• **WHAT IS EXPECTED**:
From the records below, copy the lines that include "shoulder".

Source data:

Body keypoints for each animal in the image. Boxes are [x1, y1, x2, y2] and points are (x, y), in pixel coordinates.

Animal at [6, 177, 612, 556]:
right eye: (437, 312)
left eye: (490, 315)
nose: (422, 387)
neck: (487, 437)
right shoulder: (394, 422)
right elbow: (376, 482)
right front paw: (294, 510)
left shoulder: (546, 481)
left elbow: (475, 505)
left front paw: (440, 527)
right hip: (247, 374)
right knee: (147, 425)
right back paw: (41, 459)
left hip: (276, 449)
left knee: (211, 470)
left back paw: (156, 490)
* * *
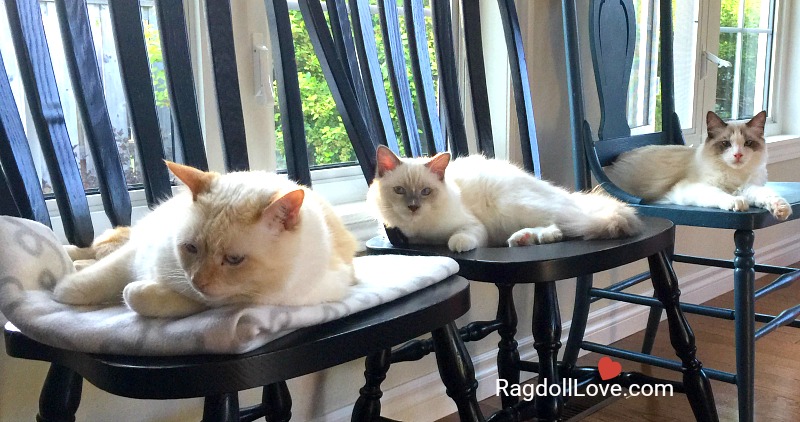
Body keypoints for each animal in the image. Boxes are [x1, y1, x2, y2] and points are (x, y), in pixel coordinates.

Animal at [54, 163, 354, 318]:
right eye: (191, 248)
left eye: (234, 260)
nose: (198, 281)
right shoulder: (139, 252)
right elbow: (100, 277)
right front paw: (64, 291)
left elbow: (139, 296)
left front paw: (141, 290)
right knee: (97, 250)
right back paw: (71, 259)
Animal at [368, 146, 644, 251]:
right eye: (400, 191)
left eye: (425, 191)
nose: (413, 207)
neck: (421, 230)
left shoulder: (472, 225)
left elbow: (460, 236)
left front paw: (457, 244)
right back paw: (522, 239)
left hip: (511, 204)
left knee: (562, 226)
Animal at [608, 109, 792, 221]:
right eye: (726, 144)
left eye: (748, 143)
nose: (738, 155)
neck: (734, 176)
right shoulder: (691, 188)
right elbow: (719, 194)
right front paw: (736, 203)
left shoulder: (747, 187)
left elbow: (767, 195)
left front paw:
...
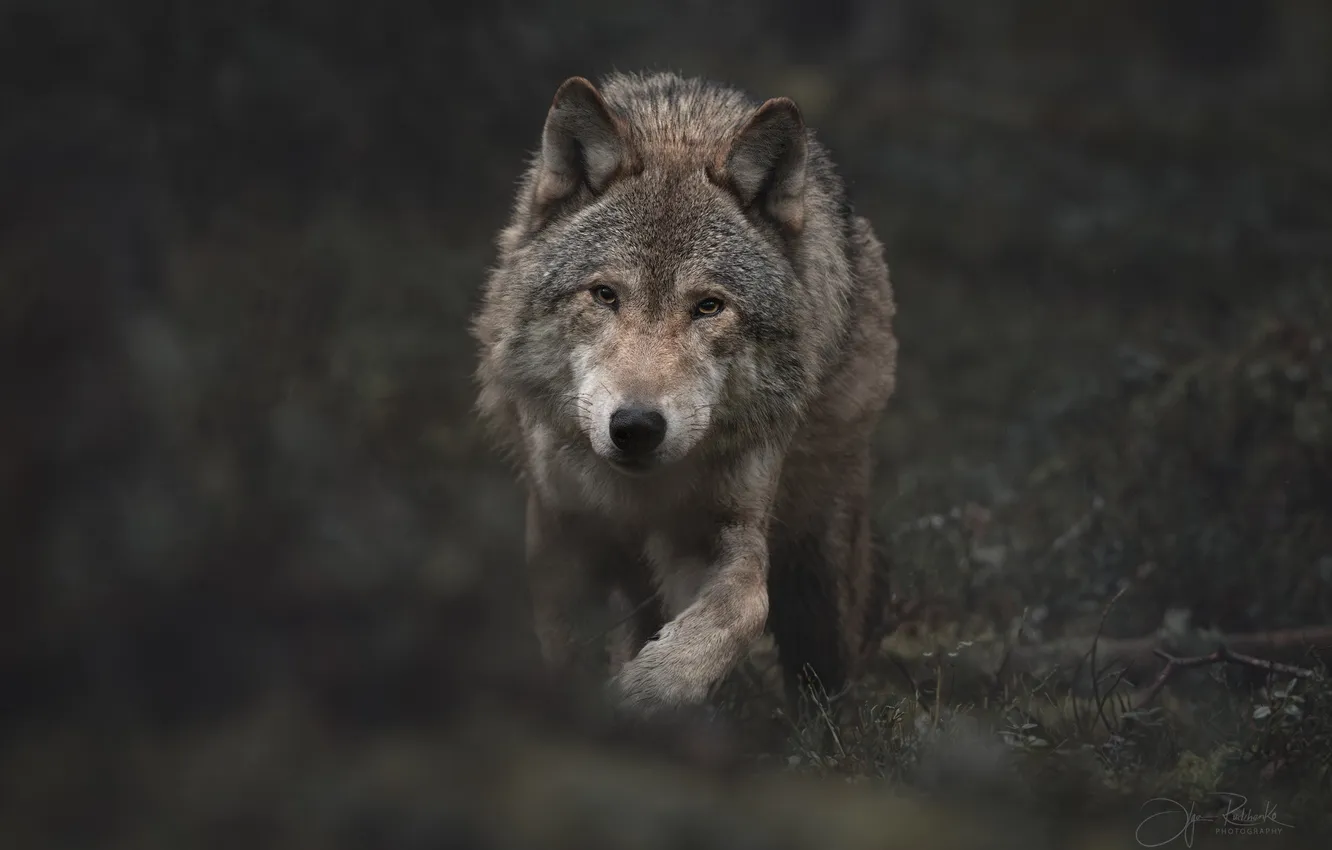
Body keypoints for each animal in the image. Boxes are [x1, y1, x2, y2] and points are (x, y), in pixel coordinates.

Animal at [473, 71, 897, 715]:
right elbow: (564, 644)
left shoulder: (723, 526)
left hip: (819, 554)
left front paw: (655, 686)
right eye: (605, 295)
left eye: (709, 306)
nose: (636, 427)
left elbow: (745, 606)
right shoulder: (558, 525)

• **TASK RESULT**:
right shoulder: (394, 422)
left shoulder: (546, 481)
right shoulder: (139, 252)
left shoulder: (472, 225)
right shoulder: (691, 188)
left shoulder: (747, 187)
left shoulder: (723, 526)
right shoulder: (558, 525)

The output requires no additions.